**GOAL OF THE EXERCISE**.
Pull out of the data below the stretch of lines bounded by the one containing "Which object or surface is at (908, 364)?" and the one containing "State the object", both bounds included, unchanged.

[Collected data entries]
════════

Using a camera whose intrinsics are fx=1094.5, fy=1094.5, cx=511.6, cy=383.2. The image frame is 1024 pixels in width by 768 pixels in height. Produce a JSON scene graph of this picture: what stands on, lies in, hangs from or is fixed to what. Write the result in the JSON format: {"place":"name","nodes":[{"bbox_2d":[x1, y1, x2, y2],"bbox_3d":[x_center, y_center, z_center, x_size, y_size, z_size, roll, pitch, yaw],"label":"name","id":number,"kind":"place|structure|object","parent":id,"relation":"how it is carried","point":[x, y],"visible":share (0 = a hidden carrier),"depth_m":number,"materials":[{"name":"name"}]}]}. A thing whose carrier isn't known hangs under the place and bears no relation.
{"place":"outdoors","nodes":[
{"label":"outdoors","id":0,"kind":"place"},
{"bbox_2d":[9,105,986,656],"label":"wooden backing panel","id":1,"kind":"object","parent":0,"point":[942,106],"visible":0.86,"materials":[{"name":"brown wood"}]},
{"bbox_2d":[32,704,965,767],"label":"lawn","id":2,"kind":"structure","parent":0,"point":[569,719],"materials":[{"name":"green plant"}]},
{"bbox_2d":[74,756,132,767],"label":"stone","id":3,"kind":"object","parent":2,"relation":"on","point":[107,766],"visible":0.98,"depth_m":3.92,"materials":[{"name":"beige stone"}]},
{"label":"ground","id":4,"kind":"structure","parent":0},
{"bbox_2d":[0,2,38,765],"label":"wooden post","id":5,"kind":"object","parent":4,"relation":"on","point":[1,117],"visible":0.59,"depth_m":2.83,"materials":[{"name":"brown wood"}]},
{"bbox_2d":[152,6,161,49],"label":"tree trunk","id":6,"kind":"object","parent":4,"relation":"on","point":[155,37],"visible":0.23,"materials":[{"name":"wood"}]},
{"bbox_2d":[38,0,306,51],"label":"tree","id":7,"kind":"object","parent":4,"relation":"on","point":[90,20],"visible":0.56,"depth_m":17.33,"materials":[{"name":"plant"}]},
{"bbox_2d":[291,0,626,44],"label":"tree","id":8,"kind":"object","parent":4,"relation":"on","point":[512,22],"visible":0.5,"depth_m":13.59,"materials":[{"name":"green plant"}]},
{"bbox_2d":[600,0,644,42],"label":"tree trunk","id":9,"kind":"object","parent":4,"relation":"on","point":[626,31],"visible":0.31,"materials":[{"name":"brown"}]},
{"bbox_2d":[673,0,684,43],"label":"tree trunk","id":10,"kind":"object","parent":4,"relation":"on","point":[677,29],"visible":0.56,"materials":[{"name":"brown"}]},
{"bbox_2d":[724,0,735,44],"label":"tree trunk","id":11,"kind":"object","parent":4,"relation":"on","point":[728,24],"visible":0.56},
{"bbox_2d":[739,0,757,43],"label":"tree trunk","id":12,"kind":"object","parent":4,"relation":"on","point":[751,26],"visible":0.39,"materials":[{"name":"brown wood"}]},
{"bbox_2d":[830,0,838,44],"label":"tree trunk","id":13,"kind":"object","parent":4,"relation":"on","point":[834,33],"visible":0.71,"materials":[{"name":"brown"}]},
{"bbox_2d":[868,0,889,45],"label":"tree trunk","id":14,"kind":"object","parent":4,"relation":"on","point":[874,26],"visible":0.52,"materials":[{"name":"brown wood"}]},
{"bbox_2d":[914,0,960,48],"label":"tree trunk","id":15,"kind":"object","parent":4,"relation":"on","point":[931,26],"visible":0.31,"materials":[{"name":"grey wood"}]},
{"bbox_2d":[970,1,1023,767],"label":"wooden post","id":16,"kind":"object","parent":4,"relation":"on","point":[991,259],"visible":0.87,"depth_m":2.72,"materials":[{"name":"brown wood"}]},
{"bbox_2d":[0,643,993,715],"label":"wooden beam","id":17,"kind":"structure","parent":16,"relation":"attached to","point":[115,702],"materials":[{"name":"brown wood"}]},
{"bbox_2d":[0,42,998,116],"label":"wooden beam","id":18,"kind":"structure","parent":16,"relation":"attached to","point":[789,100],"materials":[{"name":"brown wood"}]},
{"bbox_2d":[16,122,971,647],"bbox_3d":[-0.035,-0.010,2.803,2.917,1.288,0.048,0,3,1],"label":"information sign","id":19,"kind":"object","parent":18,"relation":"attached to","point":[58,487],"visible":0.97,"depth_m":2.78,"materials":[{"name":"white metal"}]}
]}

════════

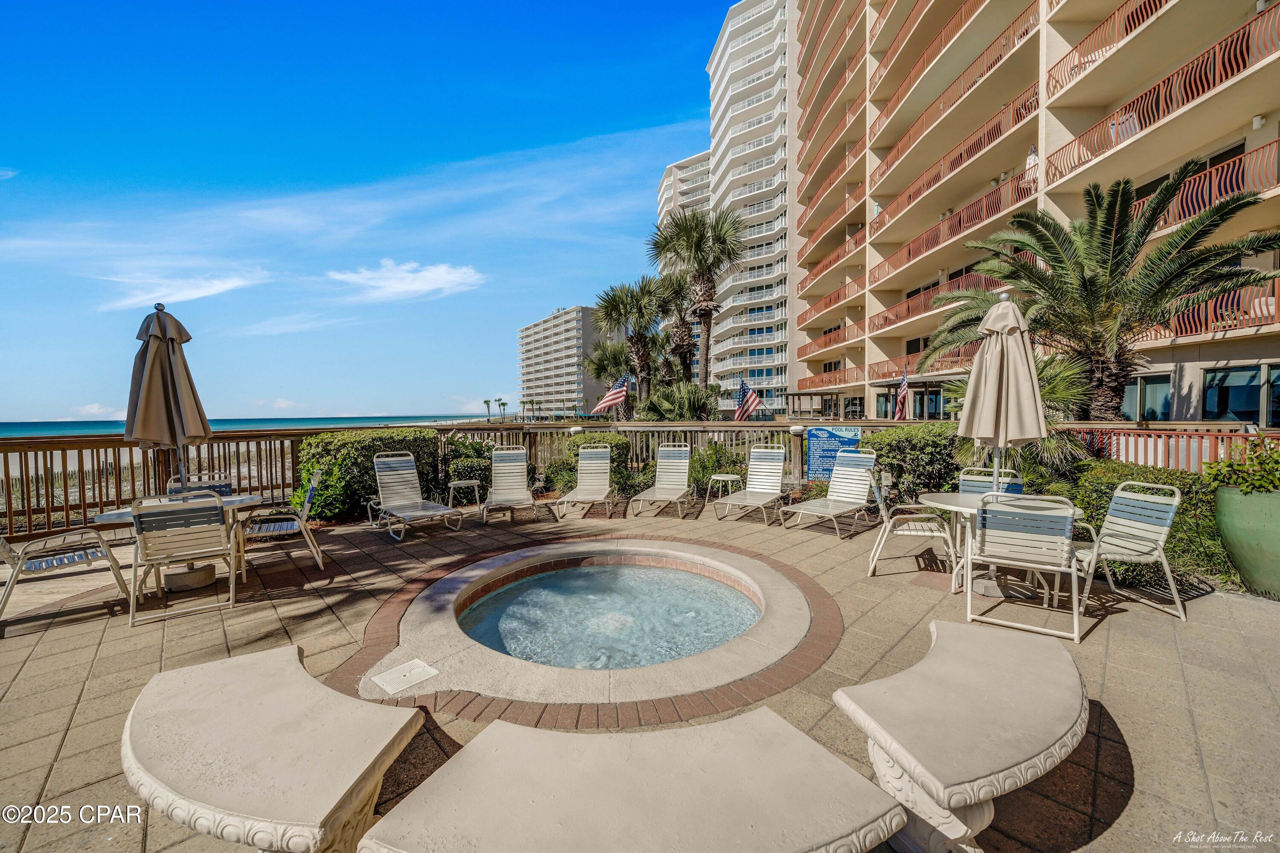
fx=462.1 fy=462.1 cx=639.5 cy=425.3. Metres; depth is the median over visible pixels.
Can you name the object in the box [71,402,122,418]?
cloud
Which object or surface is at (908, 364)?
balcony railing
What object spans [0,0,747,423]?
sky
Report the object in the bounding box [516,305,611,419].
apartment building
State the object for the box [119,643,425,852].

════════

**EXERCISE RESULT**.
Which object or surface is at (908, 364)?
balcony railing
What object spans [0,0,747,423]?
sky
Report the object in the bounding box [516,305,611,419].
apartment building
State the object for the box [119,643,425,852].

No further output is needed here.